* [Extract to read]:
1. Post the histogram. How would you describe the distribution? (Symmetric, skew left, skew right? Is it unimodal or bimodal?)
2. After your histogram, you can use the "Edit tool" and play around with the number of classes, and even create your own class range. After playing around with this, which number of classes do you think is the best to show our data set? Why did you choose this value?
3. 21, 20, 24, 20, 24, 29, 30, 36, 38, 38, 30, 39, 38, 30, 33, 48, 45, 43, 49, 47, 43, 50, 44, 43, 42, 48, 55, 56, 61, 62, 71, 81

A histogram is a graphical summary that can be to help us visualize the shape and distribution of our data set. Histograms deal with numeric data sets, in which values are binned, and plotted like a bar graph with consecutive bars touching.

We can control the number of bins, which is important for us in visualization. Most histograms fare best when there are somewhere between 5 and 20 bins of data, and really depend on how many data points we have in the set, and how spread out they are. Sometimes, the bin breakout comes naturally (Maybe binning exam scores by letter grade), but other times, there is no clear-cut methodology for it. When we run into these situations, we can play around with the number of bins to try and get the best visualization of our data that we can

Once we create our histogram, we can describe the shape as follows:

Symmetric vs Skew

If a distribution is symmetric or approximately symmetric, the mean and median of the data set will be approximately equal to one another. If we were to draw a line at the median point, it will look roughly the same on both sides of the line.

* [Given data]:
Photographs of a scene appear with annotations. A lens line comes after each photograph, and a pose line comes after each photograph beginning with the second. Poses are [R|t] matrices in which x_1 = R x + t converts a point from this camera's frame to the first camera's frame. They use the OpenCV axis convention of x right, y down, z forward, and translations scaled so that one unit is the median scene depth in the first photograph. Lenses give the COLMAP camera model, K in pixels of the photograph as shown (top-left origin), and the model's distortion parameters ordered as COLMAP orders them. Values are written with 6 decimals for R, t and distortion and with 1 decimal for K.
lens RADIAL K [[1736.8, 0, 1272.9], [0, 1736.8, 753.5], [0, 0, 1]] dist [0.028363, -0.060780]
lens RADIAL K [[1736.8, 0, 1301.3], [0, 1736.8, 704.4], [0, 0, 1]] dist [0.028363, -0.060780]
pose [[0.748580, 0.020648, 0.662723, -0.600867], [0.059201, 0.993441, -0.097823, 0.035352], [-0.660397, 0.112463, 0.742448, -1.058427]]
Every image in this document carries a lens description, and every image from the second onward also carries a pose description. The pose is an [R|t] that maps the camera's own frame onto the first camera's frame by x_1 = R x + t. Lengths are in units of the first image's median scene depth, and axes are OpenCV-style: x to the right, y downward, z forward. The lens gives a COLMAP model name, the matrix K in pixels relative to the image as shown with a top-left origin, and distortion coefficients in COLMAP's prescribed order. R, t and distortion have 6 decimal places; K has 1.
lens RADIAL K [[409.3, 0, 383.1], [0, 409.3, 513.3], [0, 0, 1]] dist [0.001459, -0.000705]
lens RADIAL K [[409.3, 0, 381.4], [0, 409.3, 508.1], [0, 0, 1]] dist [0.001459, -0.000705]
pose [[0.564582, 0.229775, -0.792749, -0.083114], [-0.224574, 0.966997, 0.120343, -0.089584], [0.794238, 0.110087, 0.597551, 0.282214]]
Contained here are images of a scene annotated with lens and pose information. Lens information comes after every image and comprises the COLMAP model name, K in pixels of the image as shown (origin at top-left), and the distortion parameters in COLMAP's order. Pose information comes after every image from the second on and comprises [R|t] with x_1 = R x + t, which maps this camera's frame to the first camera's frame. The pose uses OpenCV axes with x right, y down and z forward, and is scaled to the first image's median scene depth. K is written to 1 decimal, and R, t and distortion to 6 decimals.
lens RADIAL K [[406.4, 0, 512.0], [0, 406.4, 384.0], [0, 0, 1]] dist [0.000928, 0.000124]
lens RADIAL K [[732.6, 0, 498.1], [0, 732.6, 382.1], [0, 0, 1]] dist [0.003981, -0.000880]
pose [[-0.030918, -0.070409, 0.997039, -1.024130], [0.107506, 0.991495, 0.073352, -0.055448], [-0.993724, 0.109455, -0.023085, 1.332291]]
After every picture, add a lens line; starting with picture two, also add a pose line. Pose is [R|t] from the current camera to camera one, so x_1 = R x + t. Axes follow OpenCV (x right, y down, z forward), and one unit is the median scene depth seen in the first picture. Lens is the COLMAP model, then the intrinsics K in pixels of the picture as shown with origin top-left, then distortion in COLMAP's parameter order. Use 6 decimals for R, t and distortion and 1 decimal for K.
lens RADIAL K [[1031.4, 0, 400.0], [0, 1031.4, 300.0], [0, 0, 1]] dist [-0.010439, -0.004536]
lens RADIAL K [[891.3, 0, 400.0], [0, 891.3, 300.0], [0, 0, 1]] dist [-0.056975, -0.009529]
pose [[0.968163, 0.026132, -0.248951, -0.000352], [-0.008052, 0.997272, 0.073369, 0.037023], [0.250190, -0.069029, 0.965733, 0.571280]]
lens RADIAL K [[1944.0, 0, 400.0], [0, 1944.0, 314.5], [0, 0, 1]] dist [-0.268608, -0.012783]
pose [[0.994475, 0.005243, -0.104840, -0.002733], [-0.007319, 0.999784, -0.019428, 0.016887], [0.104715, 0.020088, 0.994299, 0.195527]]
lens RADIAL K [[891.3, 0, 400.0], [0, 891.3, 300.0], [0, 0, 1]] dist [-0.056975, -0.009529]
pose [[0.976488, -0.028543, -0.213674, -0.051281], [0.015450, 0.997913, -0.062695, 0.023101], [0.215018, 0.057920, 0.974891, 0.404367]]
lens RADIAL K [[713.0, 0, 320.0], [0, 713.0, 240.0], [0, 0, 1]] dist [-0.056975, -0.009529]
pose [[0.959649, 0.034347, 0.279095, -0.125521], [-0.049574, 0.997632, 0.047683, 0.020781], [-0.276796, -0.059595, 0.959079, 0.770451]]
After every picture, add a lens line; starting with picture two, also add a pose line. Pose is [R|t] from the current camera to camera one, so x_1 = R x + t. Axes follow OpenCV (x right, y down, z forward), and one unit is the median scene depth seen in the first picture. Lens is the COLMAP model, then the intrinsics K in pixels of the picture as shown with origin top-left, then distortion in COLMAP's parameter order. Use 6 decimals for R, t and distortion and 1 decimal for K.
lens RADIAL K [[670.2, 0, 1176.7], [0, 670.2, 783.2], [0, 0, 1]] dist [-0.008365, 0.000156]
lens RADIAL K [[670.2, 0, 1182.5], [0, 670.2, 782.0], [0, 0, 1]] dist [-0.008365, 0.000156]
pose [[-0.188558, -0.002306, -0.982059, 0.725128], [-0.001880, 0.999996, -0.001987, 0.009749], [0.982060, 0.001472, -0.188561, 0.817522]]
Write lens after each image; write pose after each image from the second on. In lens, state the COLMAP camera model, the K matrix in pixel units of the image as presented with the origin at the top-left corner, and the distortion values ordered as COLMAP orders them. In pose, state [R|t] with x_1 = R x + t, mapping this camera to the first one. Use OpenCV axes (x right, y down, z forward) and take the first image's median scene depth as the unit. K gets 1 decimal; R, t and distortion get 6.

* [Work order]: Reproduce word for word the passage of the histogram text above, starting with "Once we create" and going on through "of the line.".

* [Solution for this problem]:
Once we create our histogram, we can describe the shape as follows:

Symmetric vs Skew

If a distribution is symmetric or approximately symmetric, the mean and median of the data set will be approximately equal to one another. If we were to draw a line at the median point, it will look roughly the same on both sides of the line.